> EXERCISE OBJECTIVE: The word to look for is "Courtyard". Report every line of the entries below that has it.

##### RECORDS SUPPLIED #####

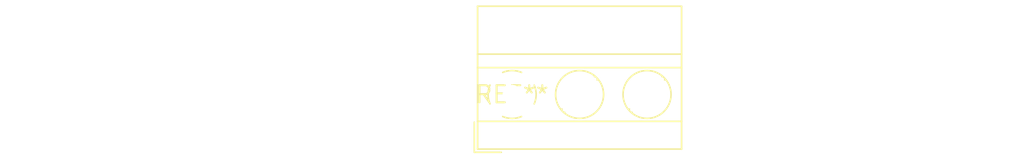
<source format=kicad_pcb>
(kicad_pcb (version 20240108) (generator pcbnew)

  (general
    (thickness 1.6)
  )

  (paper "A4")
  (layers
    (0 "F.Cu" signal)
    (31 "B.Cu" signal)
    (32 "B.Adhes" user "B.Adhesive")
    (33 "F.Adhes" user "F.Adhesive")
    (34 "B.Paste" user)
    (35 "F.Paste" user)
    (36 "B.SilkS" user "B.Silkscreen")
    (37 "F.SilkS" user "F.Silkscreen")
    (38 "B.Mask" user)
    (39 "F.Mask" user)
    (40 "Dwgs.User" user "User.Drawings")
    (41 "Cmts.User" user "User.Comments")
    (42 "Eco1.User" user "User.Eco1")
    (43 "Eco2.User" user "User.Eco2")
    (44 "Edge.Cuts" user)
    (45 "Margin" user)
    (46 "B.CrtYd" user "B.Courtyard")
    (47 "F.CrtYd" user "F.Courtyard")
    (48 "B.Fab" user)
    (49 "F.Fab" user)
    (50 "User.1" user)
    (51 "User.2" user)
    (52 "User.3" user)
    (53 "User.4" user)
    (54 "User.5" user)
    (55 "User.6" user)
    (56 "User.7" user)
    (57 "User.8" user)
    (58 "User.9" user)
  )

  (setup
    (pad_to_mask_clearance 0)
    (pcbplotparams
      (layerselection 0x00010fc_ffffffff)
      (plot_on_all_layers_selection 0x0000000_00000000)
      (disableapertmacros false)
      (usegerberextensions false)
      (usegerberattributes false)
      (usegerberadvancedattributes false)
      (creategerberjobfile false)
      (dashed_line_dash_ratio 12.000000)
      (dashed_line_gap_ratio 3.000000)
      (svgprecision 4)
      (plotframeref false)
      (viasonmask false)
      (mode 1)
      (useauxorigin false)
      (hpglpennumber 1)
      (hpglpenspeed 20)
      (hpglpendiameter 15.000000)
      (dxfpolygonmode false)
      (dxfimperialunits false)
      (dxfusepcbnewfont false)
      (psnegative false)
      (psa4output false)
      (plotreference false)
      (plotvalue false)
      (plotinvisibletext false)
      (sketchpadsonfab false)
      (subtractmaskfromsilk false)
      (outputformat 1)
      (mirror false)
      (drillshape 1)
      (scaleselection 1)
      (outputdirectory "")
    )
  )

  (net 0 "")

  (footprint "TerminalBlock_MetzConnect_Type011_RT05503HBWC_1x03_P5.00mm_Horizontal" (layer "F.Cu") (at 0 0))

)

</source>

#####
##### RECORDS SUPPLIED #####

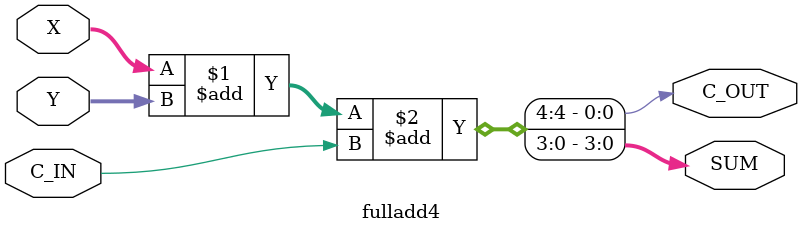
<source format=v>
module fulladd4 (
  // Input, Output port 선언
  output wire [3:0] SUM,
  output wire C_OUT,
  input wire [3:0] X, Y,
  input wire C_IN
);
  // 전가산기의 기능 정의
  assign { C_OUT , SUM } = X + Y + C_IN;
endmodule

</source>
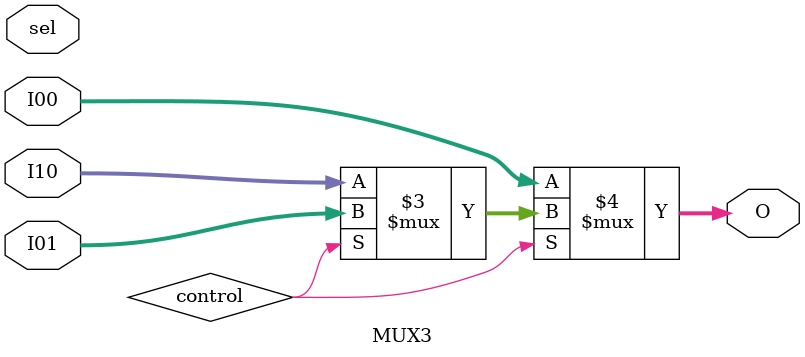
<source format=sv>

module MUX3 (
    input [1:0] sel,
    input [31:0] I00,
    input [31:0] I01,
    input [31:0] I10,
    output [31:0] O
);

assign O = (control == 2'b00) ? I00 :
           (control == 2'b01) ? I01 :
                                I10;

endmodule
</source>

#####

> SOLVED PROBLEM:
    (46 "B.CrtYd" user "B.Courtyard")
    (47 "F.CrtYd" user "F.Courtyard")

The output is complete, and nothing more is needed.